- Born: 1 January 1943 Annaba, French Algeria
- Died: 21 September 2020 (aged 77) Annaba, Algeria
- Occupation(s): Singer, musician

= Hamdi Benani =

Algerian singer and musician (1943–2020)

Hamdi Benani (حمدي بناني; 1 January 1943 – 21 September 2020) was an Algerian singer and musician.

== Biography ==
Benani was born in Annaba in 1943. His uncle, M'hamed El Kourd, encouraged him to start singing because of the quality of his voice and interpretive ability. He won his first prize while singing at the age of 16.

He first gained notoriety in 1963 with the song Ya Bahi El Djamel, which drove him to pursue a career in singing and violin. He brought new life to the Malouf genre of music with the tracks Mahbounati and Adala Ya Adala, which earned him great public success. This helped him be noticed by senior members of the Malouf singing community, such as Hassen El Annabi, Mohamed Tahar Fergani, and Abdelmoumène Bentobal.

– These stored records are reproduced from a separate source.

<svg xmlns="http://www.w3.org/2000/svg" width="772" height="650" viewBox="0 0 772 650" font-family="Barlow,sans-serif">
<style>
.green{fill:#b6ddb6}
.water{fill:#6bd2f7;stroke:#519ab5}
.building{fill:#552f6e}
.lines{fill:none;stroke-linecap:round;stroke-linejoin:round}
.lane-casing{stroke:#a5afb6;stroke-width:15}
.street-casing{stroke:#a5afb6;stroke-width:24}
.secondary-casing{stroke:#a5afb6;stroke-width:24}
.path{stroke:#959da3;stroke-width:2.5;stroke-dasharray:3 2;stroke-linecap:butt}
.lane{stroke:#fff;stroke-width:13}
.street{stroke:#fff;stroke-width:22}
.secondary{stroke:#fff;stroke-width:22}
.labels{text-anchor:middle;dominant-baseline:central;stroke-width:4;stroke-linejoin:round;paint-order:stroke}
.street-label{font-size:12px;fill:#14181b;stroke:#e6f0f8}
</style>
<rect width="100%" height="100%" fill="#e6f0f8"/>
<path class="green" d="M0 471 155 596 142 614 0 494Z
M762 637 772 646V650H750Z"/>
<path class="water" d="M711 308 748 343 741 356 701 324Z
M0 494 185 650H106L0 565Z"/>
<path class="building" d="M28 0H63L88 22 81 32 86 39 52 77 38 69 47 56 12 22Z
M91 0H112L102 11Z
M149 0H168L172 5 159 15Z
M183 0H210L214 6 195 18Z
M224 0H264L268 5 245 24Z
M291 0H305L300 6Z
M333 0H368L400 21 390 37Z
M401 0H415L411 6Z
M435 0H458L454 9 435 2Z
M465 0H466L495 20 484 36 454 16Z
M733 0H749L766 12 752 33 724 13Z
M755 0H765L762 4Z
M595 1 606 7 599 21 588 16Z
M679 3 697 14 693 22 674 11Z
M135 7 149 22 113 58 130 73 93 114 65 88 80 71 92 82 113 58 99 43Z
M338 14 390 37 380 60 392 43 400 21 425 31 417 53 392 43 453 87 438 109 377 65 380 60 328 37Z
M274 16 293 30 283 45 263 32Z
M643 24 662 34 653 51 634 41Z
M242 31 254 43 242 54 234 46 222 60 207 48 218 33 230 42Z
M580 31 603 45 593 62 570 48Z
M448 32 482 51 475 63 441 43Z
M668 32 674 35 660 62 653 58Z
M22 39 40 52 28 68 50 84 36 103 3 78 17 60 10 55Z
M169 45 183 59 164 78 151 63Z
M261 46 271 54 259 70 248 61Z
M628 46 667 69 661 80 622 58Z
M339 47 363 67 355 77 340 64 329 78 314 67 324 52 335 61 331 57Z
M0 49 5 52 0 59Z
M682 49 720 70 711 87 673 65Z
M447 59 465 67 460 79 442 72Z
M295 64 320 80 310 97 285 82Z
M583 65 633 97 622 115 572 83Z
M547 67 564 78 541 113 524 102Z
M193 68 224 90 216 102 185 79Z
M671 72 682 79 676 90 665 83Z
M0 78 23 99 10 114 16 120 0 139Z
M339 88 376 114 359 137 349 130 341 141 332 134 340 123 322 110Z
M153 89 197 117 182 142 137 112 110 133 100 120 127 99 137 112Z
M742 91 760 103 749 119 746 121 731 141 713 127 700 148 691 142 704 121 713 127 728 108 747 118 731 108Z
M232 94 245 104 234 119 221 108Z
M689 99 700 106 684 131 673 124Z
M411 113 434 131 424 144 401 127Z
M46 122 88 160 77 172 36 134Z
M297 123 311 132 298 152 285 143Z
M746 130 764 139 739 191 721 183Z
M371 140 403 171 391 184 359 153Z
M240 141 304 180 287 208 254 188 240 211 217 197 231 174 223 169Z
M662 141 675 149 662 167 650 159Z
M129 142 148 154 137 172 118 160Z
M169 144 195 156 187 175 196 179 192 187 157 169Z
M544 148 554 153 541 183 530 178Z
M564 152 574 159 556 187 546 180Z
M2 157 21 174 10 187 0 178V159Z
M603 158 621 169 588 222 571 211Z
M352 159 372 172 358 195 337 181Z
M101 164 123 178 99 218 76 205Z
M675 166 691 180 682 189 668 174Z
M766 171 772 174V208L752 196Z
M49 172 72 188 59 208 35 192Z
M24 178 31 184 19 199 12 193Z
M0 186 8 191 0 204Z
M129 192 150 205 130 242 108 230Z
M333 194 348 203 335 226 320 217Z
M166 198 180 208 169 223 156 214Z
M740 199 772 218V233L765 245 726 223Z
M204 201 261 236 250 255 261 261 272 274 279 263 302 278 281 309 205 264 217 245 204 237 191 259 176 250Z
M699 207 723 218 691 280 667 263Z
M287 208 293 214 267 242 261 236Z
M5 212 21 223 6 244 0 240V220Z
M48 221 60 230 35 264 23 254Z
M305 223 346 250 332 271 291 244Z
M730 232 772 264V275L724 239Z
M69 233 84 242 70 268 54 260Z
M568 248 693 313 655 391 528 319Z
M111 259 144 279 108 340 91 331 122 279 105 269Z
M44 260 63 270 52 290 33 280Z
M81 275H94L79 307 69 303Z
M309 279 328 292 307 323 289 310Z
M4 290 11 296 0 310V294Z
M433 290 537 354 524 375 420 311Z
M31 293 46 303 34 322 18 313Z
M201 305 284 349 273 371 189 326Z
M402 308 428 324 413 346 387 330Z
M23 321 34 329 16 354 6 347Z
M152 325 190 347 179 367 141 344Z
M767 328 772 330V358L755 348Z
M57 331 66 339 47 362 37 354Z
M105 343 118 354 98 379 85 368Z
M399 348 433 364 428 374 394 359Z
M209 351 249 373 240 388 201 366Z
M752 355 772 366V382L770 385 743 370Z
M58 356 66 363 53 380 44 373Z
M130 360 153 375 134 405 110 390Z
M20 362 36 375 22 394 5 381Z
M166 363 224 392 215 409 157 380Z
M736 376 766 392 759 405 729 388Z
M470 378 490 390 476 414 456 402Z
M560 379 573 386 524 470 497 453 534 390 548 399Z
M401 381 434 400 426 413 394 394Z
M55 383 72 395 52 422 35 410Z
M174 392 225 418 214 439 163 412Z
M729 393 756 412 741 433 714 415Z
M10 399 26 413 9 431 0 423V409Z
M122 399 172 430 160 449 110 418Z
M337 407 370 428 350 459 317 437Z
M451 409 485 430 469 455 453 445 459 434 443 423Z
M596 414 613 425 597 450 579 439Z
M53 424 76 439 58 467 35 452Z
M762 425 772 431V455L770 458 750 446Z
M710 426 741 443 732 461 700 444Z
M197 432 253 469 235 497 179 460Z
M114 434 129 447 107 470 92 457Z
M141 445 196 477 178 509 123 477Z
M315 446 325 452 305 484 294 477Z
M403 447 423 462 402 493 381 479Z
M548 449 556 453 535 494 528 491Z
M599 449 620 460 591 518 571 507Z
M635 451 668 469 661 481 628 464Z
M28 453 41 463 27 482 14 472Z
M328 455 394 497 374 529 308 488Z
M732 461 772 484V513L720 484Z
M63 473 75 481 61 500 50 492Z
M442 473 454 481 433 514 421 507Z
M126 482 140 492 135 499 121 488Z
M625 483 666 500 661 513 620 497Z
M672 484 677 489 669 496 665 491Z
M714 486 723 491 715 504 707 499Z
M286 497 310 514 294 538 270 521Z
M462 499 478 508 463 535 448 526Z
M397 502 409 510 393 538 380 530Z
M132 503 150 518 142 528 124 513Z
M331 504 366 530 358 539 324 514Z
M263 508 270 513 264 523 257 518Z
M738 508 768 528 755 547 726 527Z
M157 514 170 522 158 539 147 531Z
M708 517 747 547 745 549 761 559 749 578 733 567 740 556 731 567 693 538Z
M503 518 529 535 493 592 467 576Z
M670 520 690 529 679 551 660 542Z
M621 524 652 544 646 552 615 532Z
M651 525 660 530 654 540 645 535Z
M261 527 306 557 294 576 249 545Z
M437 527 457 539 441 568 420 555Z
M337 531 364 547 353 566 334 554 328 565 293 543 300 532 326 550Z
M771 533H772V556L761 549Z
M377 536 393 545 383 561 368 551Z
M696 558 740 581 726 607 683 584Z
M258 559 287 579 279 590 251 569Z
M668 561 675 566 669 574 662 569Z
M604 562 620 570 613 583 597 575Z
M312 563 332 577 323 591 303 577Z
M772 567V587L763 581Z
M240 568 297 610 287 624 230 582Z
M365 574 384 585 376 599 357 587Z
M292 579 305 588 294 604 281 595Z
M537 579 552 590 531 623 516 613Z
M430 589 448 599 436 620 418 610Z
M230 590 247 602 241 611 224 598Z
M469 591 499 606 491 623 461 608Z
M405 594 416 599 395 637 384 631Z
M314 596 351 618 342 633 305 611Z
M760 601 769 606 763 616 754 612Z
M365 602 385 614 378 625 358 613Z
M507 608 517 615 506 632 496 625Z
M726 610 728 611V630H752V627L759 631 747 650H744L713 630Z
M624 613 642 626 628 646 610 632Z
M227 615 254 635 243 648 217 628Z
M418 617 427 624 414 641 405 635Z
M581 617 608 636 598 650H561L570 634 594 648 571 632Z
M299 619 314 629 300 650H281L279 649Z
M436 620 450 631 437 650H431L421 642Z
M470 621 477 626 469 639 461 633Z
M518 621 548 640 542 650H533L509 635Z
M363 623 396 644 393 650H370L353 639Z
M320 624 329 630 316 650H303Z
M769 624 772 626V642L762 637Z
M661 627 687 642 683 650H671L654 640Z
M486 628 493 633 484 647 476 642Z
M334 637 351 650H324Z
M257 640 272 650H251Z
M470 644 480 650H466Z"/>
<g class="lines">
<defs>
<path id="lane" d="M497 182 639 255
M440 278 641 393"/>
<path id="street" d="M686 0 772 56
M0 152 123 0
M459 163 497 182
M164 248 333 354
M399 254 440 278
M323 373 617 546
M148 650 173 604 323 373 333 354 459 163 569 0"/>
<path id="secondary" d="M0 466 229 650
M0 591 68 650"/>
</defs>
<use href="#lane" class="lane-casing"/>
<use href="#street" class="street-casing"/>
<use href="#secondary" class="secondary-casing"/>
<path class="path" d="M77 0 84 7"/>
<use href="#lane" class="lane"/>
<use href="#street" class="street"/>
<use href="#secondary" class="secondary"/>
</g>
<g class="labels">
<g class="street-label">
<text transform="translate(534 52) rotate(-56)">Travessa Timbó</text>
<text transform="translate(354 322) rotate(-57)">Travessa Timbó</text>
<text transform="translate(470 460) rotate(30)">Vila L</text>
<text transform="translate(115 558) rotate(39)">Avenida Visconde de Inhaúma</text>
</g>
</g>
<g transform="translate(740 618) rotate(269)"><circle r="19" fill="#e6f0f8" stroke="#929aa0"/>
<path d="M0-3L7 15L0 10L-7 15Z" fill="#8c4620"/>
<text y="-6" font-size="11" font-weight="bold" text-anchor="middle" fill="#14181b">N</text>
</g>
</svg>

Benani was nicknamed "l'ange blanc" (The White Angel) because he was always seen in a white suit with his white violin. He helped modernize the Malouf genre by using ancestral themes alongside modern instruments and new themes in the texts.

Benani's final work was a cooperation with Folktronica band Speed Caravan on recording their third album Nuba Nova in 2020.

== Death ==
Hamdi Benani died from COVID-19 in Annaba on 21 September 2020, aged 77, during the COVID-19 pandemic in Algeria.